◆ WYBRANY FRAGMENT ◆
☆ ☆ ☆

Wszystko zaczęło się w piątek 9 sierpnia około południa kiedy to postanowiliśmy we trzech pójść na krótki spacer. My czyli ja i Starsi Panowie Dwaj. (Kto nie wie o kim mowa niech przejrzy nazwy drużyn na Rzeźniku Anno Domini 2012 i 2013). Wyszliśmy z Rajczy w kierunku Nickuliny w jakiś czterdziestu stopniach Celsjusza i doszliśmy do szlaku który był fragmentem trasy zimowego biegu Wilcze Gronie, który biegłem w styczniu w śniegu po kolana. Poszliśmy więc w górę i po chwili przerwanej zeżarciem paru kilo jeżyn doszliśmy na grań. Stamtąd postanowiliśmy pójść po śladzie Wilczych Groni….i prawie się udało. Niestety norweska strona meteo YR.NO zapowiadała potężne burze w rejonie Rajczy od 14:00. Była mniej więcej 13:00 kiedy zobaczyliśmy czarne niebo od południa. Nasz spacer przerodził się w bieg granią będący ucieczką przed nadchodzącym niebezpieczeństwem. Zbieg z grani stokiem narciarskim dostarczył podobnych wrażeń jak w styczniu, z tym że tym razem nie było śniegu. 100 metrów przed naszą kwaterą dopadły nas krople o średnicy kilku centymetrów. Była 14:05. CHA! Norwedzy się pomylili….o 5 minut. I tak to właśnie nie zrobiliśmy planowego truchtania przedstartowego. Zamiast niego było nieplanowane spylanie przed burzą.

☆ ☆ ☆

Wyrenderowane obrazy z tekstem źródłowym
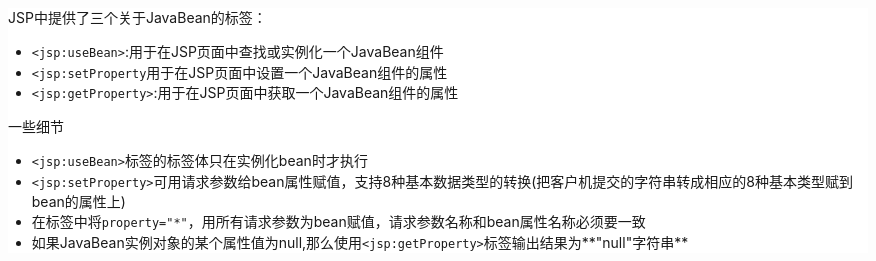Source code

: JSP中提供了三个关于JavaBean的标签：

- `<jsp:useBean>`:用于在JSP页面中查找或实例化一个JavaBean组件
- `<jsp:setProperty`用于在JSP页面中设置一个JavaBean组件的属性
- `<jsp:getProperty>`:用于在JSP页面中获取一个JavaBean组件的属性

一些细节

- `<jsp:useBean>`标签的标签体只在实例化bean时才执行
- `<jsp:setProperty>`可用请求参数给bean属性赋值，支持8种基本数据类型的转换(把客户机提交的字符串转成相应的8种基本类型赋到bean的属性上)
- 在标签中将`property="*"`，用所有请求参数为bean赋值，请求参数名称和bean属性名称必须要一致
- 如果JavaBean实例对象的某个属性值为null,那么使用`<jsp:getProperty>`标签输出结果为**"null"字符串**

☆ ☆ ☆

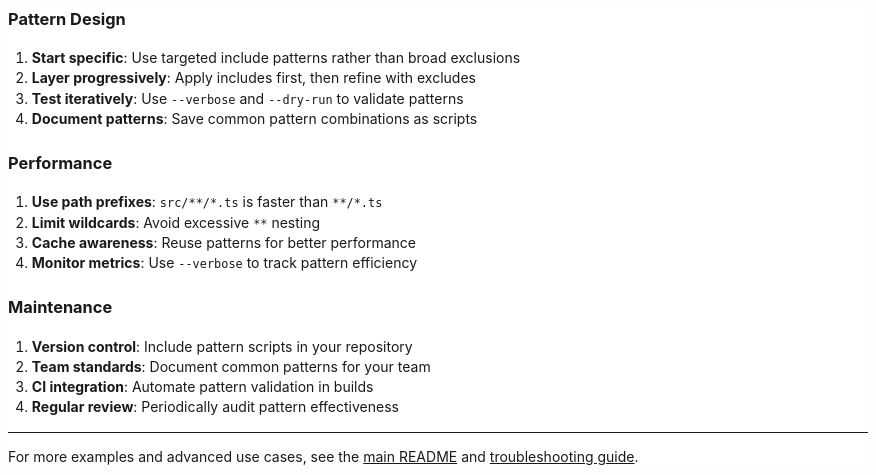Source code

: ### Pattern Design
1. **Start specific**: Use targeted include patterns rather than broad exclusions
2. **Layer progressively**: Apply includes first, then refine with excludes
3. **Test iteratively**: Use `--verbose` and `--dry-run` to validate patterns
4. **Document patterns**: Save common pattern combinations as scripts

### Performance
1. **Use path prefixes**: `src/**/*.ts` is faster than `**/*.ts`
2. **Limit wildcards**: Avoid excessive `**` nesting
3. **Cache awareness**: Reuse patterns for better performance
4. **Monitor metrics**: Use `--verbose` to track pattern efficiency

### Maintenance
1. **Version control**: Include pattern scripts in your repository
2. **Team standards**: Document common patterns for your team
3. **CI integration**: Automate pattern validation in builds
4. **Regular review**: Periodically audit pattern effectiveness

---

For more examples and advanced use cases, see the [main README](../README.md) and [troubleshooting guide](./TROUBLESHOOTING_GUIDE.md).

☆ ☆ ☆

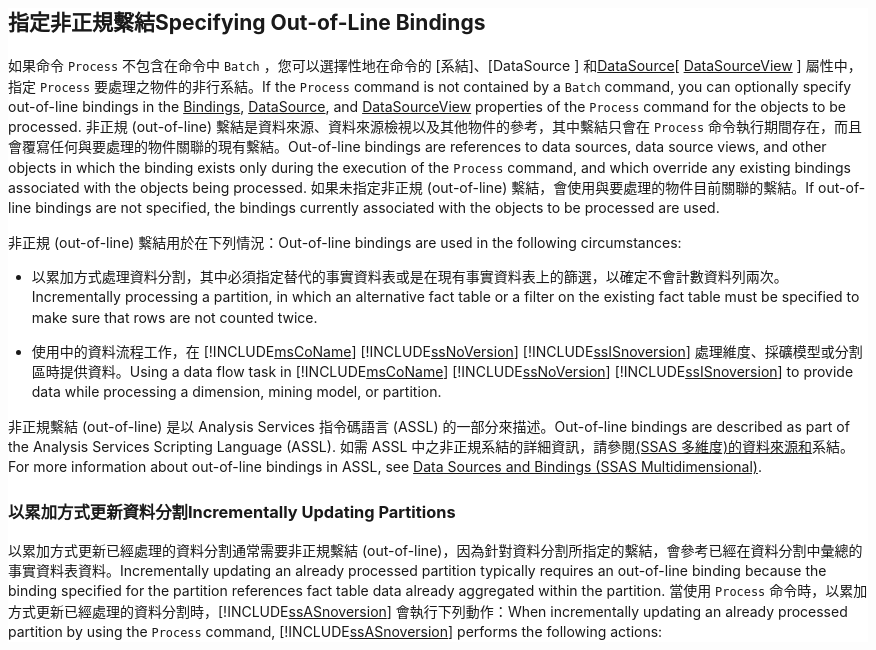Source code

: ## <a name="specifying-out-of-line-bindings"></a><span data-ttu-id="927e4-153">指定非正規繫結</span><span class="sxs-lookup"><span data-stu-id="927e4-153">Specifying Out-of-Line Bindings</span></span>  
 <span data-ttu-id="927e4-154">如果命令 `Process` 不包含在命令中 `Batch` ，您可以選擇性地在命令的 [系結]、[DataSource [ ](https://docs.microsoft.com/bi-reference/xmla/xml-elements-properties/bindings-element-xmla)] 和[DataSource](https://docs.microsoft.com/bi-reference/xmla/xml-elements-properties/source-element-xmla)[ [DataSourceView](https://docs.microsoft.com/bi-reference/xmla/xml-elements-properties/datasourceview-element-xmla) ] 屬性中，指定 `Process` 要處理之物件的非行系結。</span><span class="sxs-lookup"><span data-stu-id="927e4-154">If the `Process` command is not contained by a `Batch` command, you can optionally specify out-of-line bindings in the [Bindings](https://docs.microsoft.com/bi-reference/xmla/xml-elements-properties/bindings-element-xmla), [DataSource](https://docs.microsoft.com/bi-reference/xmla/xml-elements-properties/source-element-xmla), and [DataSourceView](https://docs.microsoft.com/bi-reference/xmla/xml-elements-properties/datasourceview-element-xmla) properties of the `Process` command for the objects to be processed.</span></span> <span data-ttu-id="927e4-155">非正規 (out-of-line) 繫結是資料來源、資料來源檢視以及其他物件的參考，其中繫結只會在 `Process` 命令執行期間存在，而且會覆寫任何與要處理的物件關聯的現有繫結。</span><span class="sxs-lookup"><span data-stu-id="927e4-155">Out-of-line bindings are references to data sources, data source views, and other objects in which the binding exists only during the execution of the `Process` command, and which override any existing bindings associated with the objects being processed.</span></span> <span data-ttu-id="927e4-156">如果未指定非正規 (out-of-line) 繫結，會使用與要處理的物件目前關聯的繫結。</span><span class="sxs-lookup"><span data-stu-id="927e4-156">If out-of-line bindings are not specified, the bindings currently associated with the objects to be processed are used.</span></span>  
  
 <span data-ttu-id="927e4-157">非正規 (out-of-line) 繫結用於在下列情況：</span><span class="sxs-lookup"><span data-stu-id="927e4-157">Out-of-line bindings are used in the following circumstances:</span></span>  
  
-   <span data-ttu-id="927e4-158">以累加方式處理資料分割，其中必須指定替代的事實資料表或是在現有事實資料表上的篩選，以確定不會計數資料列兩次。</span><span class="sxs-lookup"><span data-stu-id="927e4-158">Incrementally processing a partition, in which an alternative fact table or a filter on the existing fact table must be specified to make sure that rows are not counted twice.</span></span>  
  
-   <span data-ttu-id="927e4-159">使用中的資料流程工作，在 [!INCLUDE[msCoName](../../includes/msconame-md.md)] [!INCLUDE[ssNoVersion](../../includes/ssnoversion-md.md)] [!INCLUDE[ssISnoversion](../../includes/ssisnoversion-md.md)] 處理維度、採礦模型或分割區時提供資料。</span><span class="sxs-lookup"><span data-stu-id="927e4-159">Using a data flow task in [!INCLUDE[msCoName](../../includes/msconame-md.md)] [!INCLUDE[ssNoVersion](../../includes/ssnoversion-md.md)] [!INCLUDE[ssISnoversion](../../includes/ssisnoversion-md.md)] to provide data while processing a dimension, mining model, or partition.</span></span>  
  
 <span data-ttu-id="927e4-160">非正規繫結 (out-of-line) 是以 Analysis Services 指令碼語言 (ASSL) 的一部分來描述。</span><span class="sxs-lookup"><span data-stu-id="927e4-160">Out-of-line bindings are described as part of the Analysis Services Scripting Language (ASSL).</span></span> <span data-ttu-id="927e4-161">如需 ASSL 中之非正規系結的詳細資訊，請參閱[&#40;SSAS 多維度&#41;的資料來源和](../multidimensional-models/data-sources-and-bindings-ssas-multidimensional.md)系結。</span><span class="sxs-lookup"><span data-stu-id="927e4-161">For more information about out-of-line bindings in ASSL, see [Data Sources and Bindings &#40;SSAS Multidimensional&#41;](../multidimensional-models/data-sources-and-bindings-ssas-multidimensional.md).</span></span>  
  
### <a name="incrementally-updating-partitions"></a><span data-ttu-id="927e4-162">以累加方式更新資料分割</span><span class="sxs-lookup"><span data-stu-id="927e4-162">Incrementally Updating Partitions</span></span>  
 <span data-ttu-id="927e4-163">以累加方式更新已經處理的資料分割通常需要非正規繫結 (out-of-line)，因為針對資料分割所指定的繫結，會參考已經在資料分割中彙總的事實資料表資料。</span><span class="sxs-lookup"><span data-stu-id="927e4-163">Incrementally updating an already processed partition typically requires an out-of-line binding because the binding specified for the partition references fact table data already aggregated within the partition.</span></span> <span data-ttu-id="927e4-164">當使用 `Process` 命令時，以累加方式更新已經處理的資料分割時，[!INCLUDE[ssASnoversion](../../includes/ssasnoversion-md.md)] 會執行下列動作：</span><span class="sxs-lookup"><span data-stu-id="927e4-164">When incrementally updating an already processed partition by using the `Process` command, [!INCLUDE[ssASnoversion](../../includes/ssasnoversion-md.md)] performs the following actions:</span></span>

☆ ☆ ☆

◆ ZADANIA DO WYKONANIA ◆
#1 Streść wybrany fragment w dwóch zdaniach.
#2 Zbierz wszystkie wiersze, w których występuje ciąg znaków „Document”. Wielkość liter ma znaczenie.

◆ ZESTAW ROZWIĄZAŃ ◆
#1 W piątek 9 sierpnia około południa trzy osoby wyszły z Rajczy na krótki spacer w upale i doszły szlakiem zimowego biegu Wilcze Gronie na grań. Gdy od południa pojawiło się czarne niebo, a YR.NO zapowiadało burze od 14:00, spacer przerodził się w ucieczkę biegiem granią i stokiem narciarskim, lecz o 14:05, 100 metrów przed kwaterą, dopadły ich krople o średnicy kilku centymetrów.

#2
4. **Document patterns**: Save common pattern combinations as scripts
2. **Team standards**: Document common patterns for your team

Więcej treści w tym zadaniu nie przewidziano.